Piers Morgan is something of a dichotomy: proud of his achievements, and keen to boast of them, he is at the same time prepared to admit he harbours ambitions in very different arenas to those he has found the most success in, and is almost a little ashamed or embarrassed of his newfound celebrity status. Here's a profile of him from Johnny Ikon, who met him at the opening of a pop-up gastropub in the old Truman Brewery in the East End in October 2008.
Arriving face to face with Piers Morgan, he seems to dominate the room. He's tall, dominant and loud, but not neccessarily proud. For a former journalist, he's keen to dodge questions but I felt like I got to know him well enough to venture a few opinons.
He has a lot to be proud of, and he's usually the first to tell you about it. He boasts to me that he likes telling his old journalist friends that writing these days "is just a hobby for me now" because "it really pisses them off". He's equally keen to talk about his appearance on Celebrity Apprentice USA with Donald Trump, a reality TV appearance that saw him triumph when Trump fired "the good old singing cowboy" Trace Atkins. Piers tells me that The Apprentice is the Number 1 rated show in the States, and that he gets recognised constantly when he's in Los Angeles filming. He also embarrassingly draws attention to his sexual prowess and his new, young girlfriend and equally keen to boast of his virility and he says his three children with his ex-wife love Daddy's new profile.
However, he's much less keen to talk about his looks with any pride. "I'm tall but my overall physique needs a bit of work" he admits, poking his protruding belly, and moaning that "Amercians mock my crap teeth". And despite his earlier proclamation that he mocks his old writing pals, he admits that he also tells his new television colleagues exactly the same thing, that it's not his real job, merely a "hobby". He no longer seems to have a career that he feels fully rooted in, saying "this stuff is just a laugh. I know it won't last."
Although he says the £126 dinner he bought Simon Cowell at Cipriani was "the best investment of my life", he also admits "I still have editing ambitions" and confesses "No moment in my life will equal walking barefoot on Miami Beach in 1994, at the age of 28, and getting the call from Rupert Murdoch to inform me I was going to be running the biggest newspaper in the world." His fall from newspaper grace is clear: when Arnold Schwarzenegger admitted smoking dope to him not long ago, it should have been a big scoop but instead the story was dismissed with a cursory statement stating "The governor would like to remind people that the interviewer is a judge on America's Got Talent." In other words, as Piers himself sums it up, "Someone who judges piano-playing pigs doesn't need to be taken very seriously."

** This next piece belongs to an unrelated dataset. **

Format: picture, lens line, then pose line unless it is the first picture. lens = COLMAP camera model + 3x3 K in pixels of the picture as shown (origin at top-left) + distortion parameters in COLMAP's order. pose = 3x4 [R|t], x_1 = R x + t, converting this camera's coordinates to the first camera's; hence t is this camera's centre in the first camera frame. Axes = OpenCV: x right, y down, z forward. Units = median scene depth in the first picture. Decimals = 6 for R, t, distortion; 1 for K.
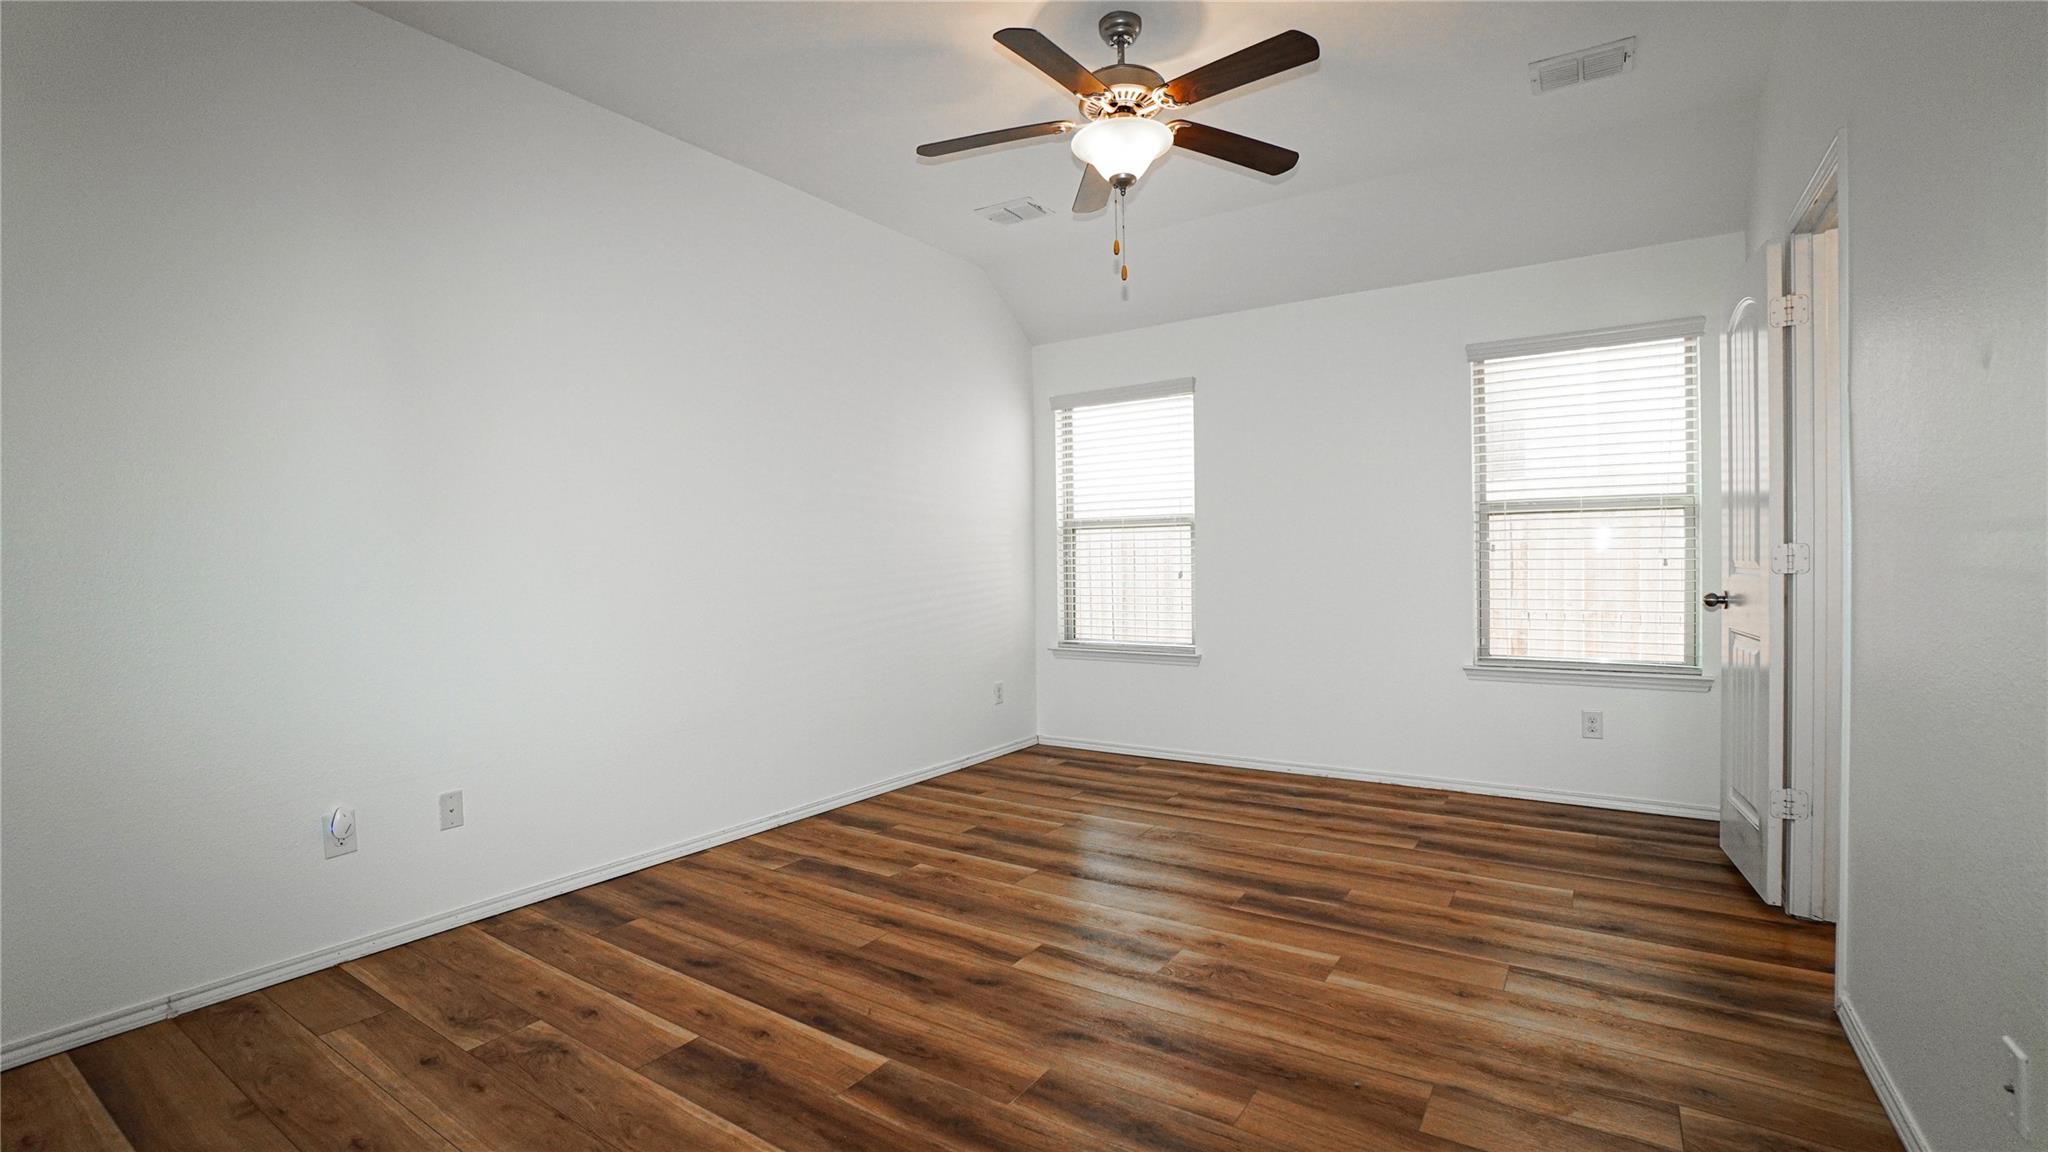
lens RADIAL K [[910.3, 0, 1026.6], [0, 910.3, 570.3], [0, 0, 1]] dist [-0.071066, 0.024729]
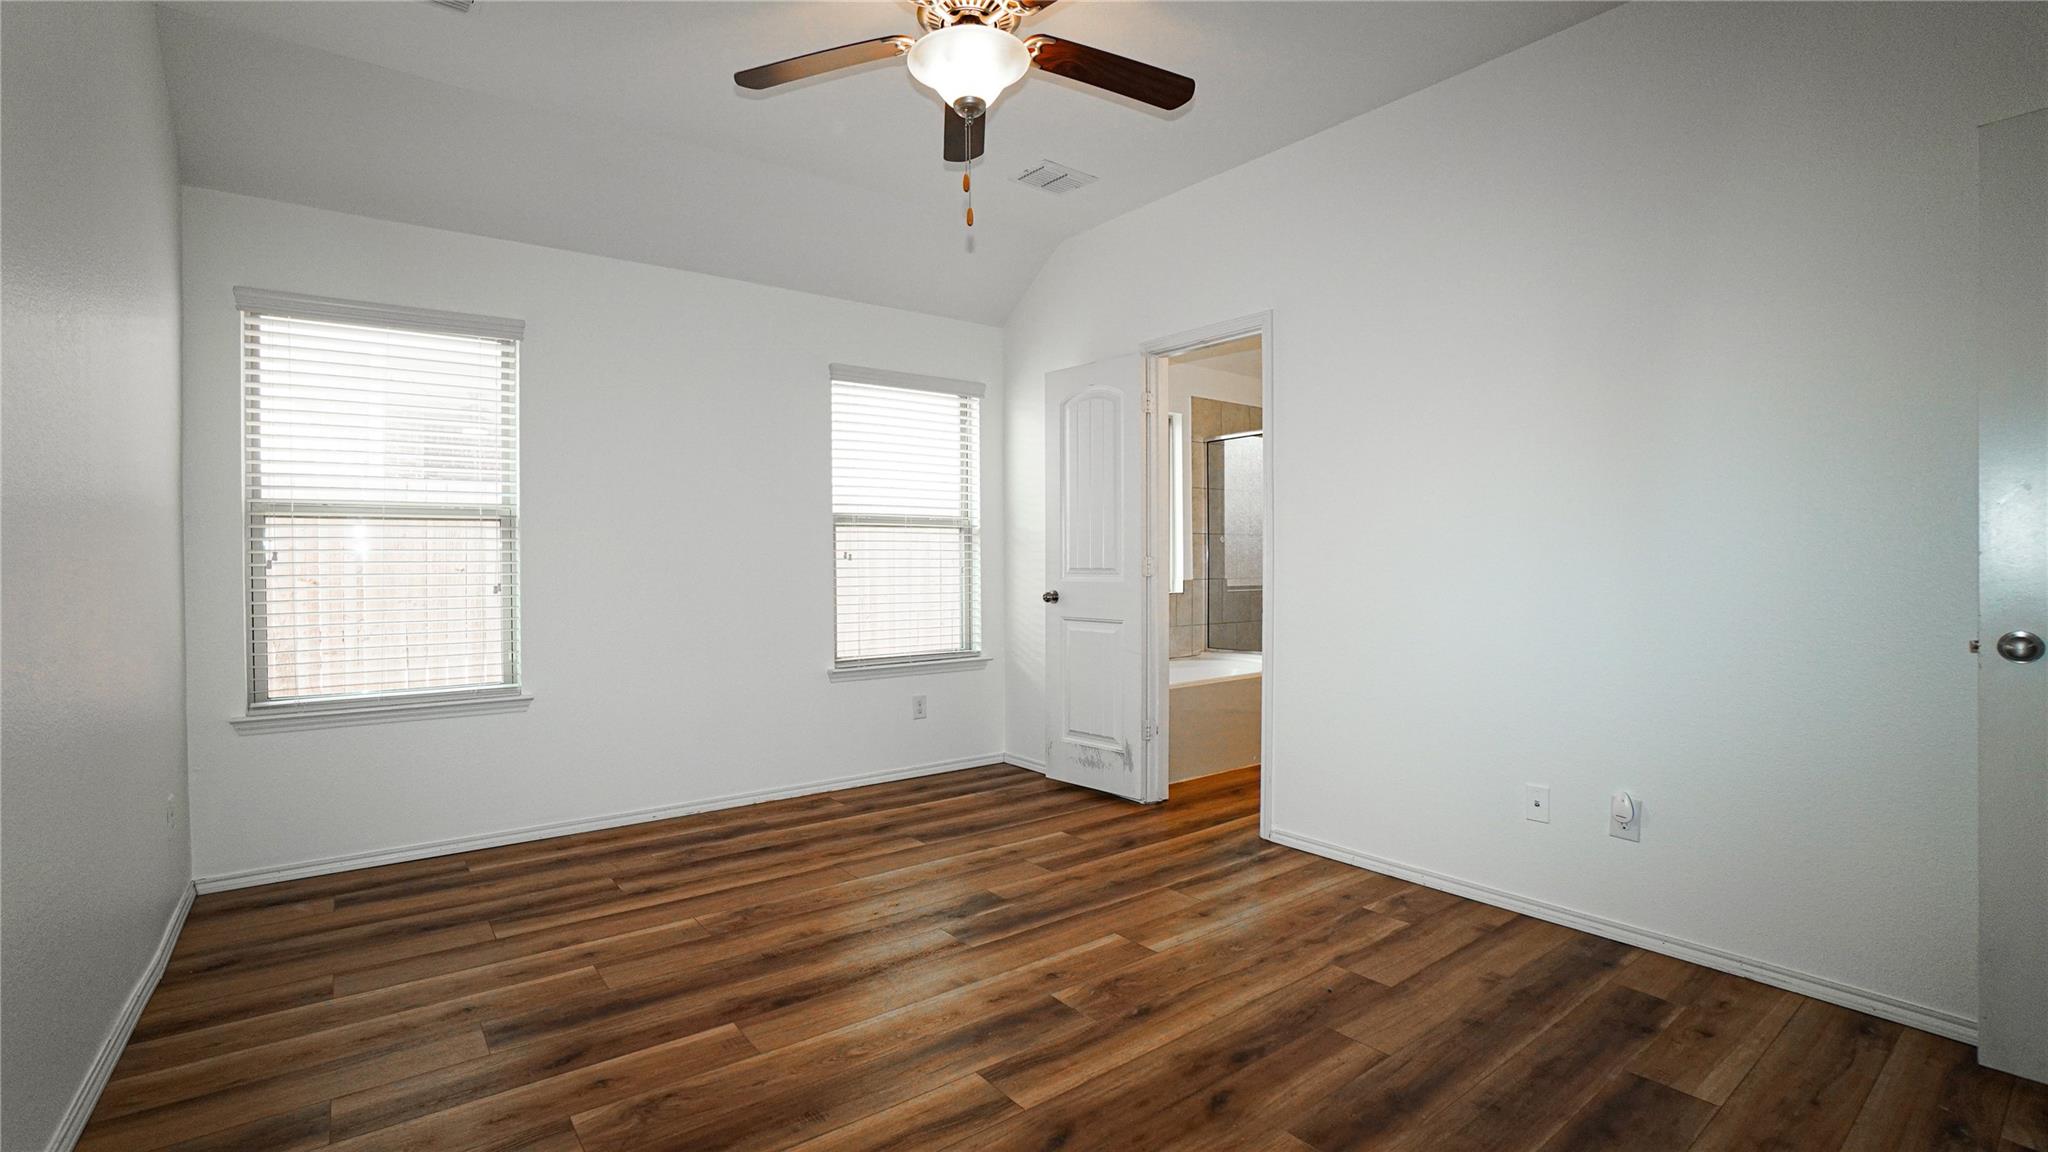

It's a strange situation - for a man deemed to be at the pinacle of his career, he should be respected and listened to, but instead his reputation has changed from being the man who makes the news to a "z-elebrity", only fit to fill up the gossip columns.
It's a really weird fall from grace - this is the man who once led a national campaign through his newspaper to scrap Big Brother, but now he appears to have joined the champagne-swilling ranks of Jodie Marsh, Jade Goody and Calum Best. Constantly pictured at parties surrounded by the z-listers he once derided, Piers does his best to accept his lot. The multi-million pound TV talent show judging deals must be comforting, not to mention to £1 million he received for his memoirs. But for a man who once kept a tally of his one-to-one meetings with the Prime Minister (56 face-to-faces with Tony Blair according to his records), there's a lot of dissatisfaction in this new role.
It's hard to like or dislike him - in fact, he's a little bit tragic. Enormously successful but not truly proud, he does his best to talk the good talk but the only time his face lights up is when he talks about his long-gone days at the cutting edge of tabloid journalism. I wouldn't be surprised to see Piers attempt some kind of comeback in an editorial role sometime soon. Whether he'll pull it off after foraying into the world of celebrity himself remains to be seen.